◆ **Provided text**
Icecast kh18 (AzuraCast) Stream URL https://sub.domain.com:8000/stream

Icacast kh18.3 (LinuxVersion) Stream URL https://sub.domain.com:8600/test icecast.xml settings:

<relay> <server>localhost</server> <port>8000</port> <mount>/stream</mount> <local-mount>/test</local-mount> <relay-shoutcast-metadata>1</relay-shoutcast-metadata> </relay>

<mount> <mount-name>/test</mount-name> <fallback-mount>/fallback-[64].aac</fallback-mount> <fallback-override>1</fallback-override> <charset>UTF-8</charset> <stream-name>Test Relay ReStream</stream-name> <stream-description>Test Relay ReStream</stream-description> <stream-url>https://sub.domain.com</stream-url> <genre>Top40</genre> <bitrate>64</bitrate> </mount>

<mount> <mount-name>/stream</mount-name> <fallback-mount>/test</fallback-mount> <fallback-override>1</fallback-override> <charset>UTF-8</charset> <stream-name>Test Relay ReStream 2</stream-name> <stream-description>Test Relay ReStream 2</stream-description> <stream-url>https://sub.domain.com</stream-url> <genre>Top40</genre> <bitrate>64</bitrate> </mount>

After restarting the VPS, no metadata is displayed, but the audio is successfully relayed and the sound matches the audio from port 8000 (azuracast). but after restarting icecast-service LinuxVersion the metadata is showing

karlheyes commented 1 year ago

that looks like an ugly loop type of thing there. You are relaying a mountpoint with a fallback to the mountpoint you are relaying to and have override settings. I'll have to run some tests to check that path specifically but multiple mountpoints with common fallbacks were never a reliable use case and here you have a possible relay loop. Separate isolated fallbacks are what people should use in such cases.

karlheyes commented 1 year ago

@gunsar the master should now have the fix for no metadata appearing. The issue was that it was starting with a fallback to file and the full initialisation was missing. The issue of the relay loop is still there but you should not expect that to work at all.

karl.

gunsar commented 1 year ago

@karlheyes I tried it new master f0eb586 , it's running as expected, it looks like the reading of the fallback file is now not placed at the front, so the metadata is automatically relayed. the experiment was successful, thank you.

gunsar commented 1 year ago

a few minutes later, sometimes the audio crashes and stops for a while. but after restarting the service it returns to normal, how many seconds does it actually take to read the fallback file, fallback mount and relay alternately?

gunsar commented 1 year ago

I asked how many seconds above, because the relay sometimes drops and the audio immediately changes to the play fallback file, even though the relay server is from localhost (in the same 1vps)

karlheyes commented 1 year ago

the fallback file just has a initial scan for format detection once at the start, it does not read all of it or keep a copy in memory. Are you still attempting the relay bouncing thing as that won't work well enough. A separate fallback file reference on the secondary mount (which could be a symlink to the same file) will stop the reading end getting thrown back onto itself.

gunsar commented 1 year ago

ok i will try to add fallback with different file and different mount.

◆ **Dataset section**
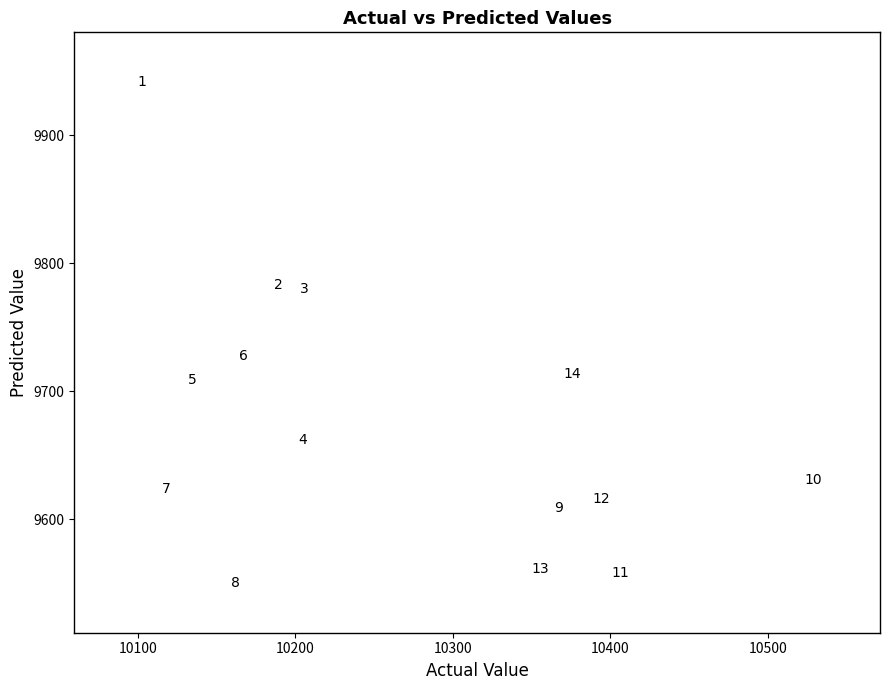

What is the range of Y values (max minus min)?

390.4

◆ **Assignment 1**
Reproduce the passage of the Icecast relay thread from "I asked how" up to and including "back onto itself.".
◆ **Assignment 2**
In the Icecast relay thread, what does karlheyes give as the reason no metadata appeared?

◆ **Answer box 1**
I asked how many seconds above, because the relay sometimes drops and the audio immediately changes to the play fallback file, even though the relay server is from localhost (in the same 1vps)

karlheyes commented 1 year ago

the fallback file just has a initial scan for format detection once at the start, it does not read all of it or keep a copy in memory. Are you still attempting the relay bouncing thing as that won't work well enough. A separate fallback file reference on the secondary mount (which could be a symlink to the same file) will stop the reading end getting thrown back onto itself.

◆ **Answer box 2**
It was starting with a fallback to file, and the full initialisation was missing.